= Joseph-Bernard Planté =

Canadian politician

Joseph-Bernard Planté (December 19, 1768 - February 13, 1826) was a notary and political figure in Lower Canada.

He was born in Pointe-aux-Trembles in 1768 and studied at the Petit Séminaire de Québec. He articled as a notary with Jean-Antoine Panet and then Olivier Perrault, qualified to practice in 1788 and set up practice at Quebec City. He was elected to the Legislative Assembly of Lower Canada for Hampshire in 1796 and was reelected in 1800 and 1804. In 1808, he was elected to represent Kent in the assembly. In 1801, he was named commissioner for the relief of the insane and foundlings. He was appointed clerk of the land roll in 1802 and inspector general of the royal domain in 1803. In 1808, Governor James Henry Craig removed those appointments because he took part in founding the newspaper Le Canadien.

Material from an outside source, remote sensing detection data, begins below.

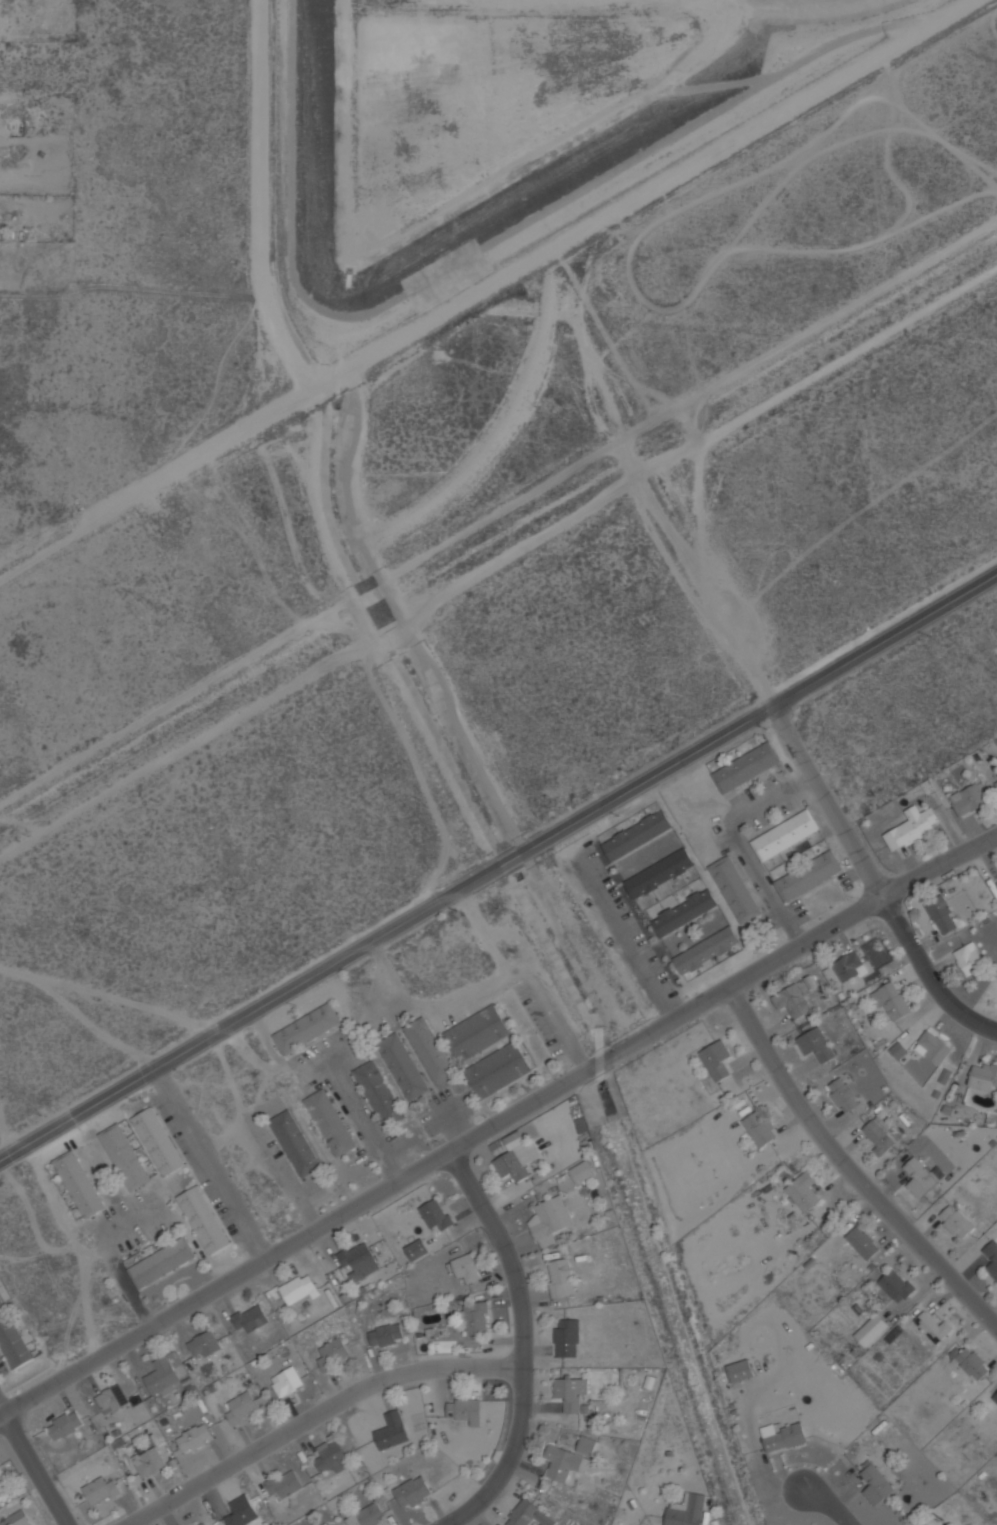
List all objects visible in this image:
road: (631, 103)
road: (259, 213)
road: (492, 290)
road: (603, 399)
road: (498, 560)
road: (372, 652)
road: (804, 766)
building: (745, 767)
building: (996, 771)
building: (995, 779)
building: (968, 799)
building: (913, 826)
building: (636, 834)
building: (785, 835)
building: (659, 873)
road: (500, 874)
building: (808, 876)
building: (996, 881)
building: (735, 889)
building: (684, 912)
building: (941, 914)
road: (628, 938)
building: (706, 950)
building: (969, 958)
building: (849, 967)
building: (891, 1000)
building: (791, 1001)
road: (129, 1002)
road: (80, 1017)
building: (307, 1028)
building: (477, 1033)
building: (815, 1045)
building: (932, 1047)
building: (430, 1050)
building: (898, 1050)
building: (717, 1059)
building: (403, 1066)
building: (498, 1070)
building: (982, 1075)
building: (379, 1093)
building: (842, 1094)
building: (330, 1122)
road: (498, 1123)
building: (760, 1127)
building: (878, 1135)
building: (158, 1141)
building: (295, 1143)
building: (125, 1157)
building: (511, 1165)
road: (848, 1168)
building: (581, 1172)
building: (918, 1177)
building: (79, 1184)
building: (803, 1191)
building: (435, 1215)
building: (204, 1219)
building: (548, 1220)
building: (955, 1222)
building: (862, 1242)
building: (416, 1249)
building: (991, 1257)
building: (358, 1261)
building: (161, 1262)
building: (466, 1269)
building: (560, 1278)
building: (897, 1285)
building: (297, 1288)
building: (249, 1317)
building: (476, 1318)
building: (933, 1327)
building: (871, 1330)
building: (386, 1335)
building: (11, 1336)
building: (566, 1338)
building: (203, 1345)
road: (522, 1345)
building: (333, 1353)
building: (972, 1363)
building: (740, 1371)
building: (162, 1378)
building: (286, 1382)
building: (570, 1392)
building: (995, 1398)
building: (112, 1400)
building: (241, 1408)
building: (465, 1410)
road: (317, 1414)
building: (65, 1425)
building: (391, 1429)
building: (782, 1436)
building: (194, 1438)
building: (586, 1445)
building: (332, 1458)
building: (148, 1461)
building: (564, 1463)
road: (35, 1469)
building: (2, 1481)
building: (283, 1484)
building: (875, 1484)
building: (100, 1491)
building: (412, 1492)
road: (829, 1506)
building: (686, 1510)
building: (240, 1512)
building: (528, 1514)
building: (367, 1516)
building: (16, 1519)
building: (200, 1523)
building: (327, 1524)
building: (923, 1524)

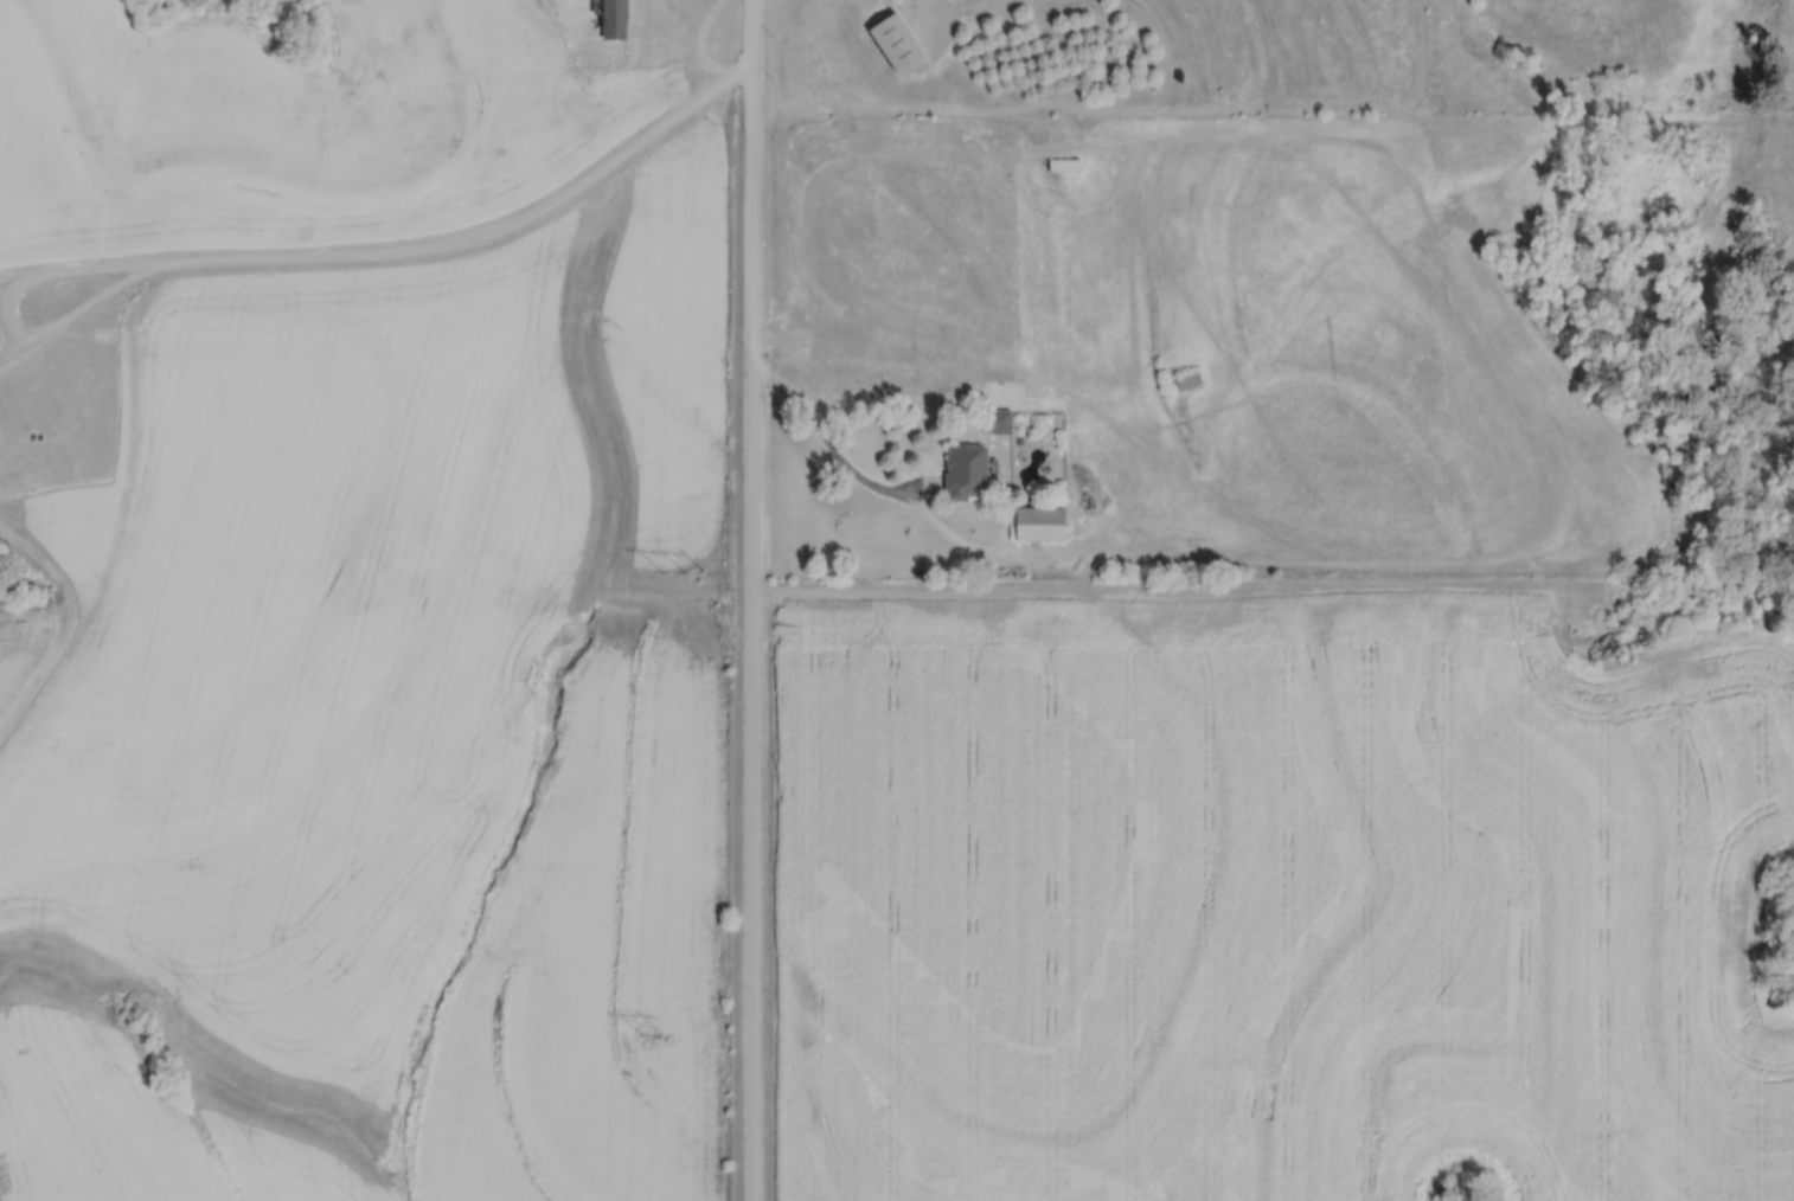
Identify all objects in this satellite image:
building: (610, 19)
building: (1062, 164)
road: (373, 253)
road: (81, 272)
building: (1186, 380)
building: (994, 420)
road: (832, 448)
building: (963, 471)
building: (1036, 522)
power tower: (680, 568)
road: (750, 600)
power tower: (652, 1033)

Planté was named a justice of the peace for Quebec district in 1810. He served in the local militia, becoming lieutenant-colonel in 1812. He was a director of the Union Company of Quebec which operated the Union Hotel. Planté also served as vice-president of the Quebec Fire Assurance Company and of the Quebec Savings Bank.

He died at Quebec City in 1826 and was buried at Sainte-Foy.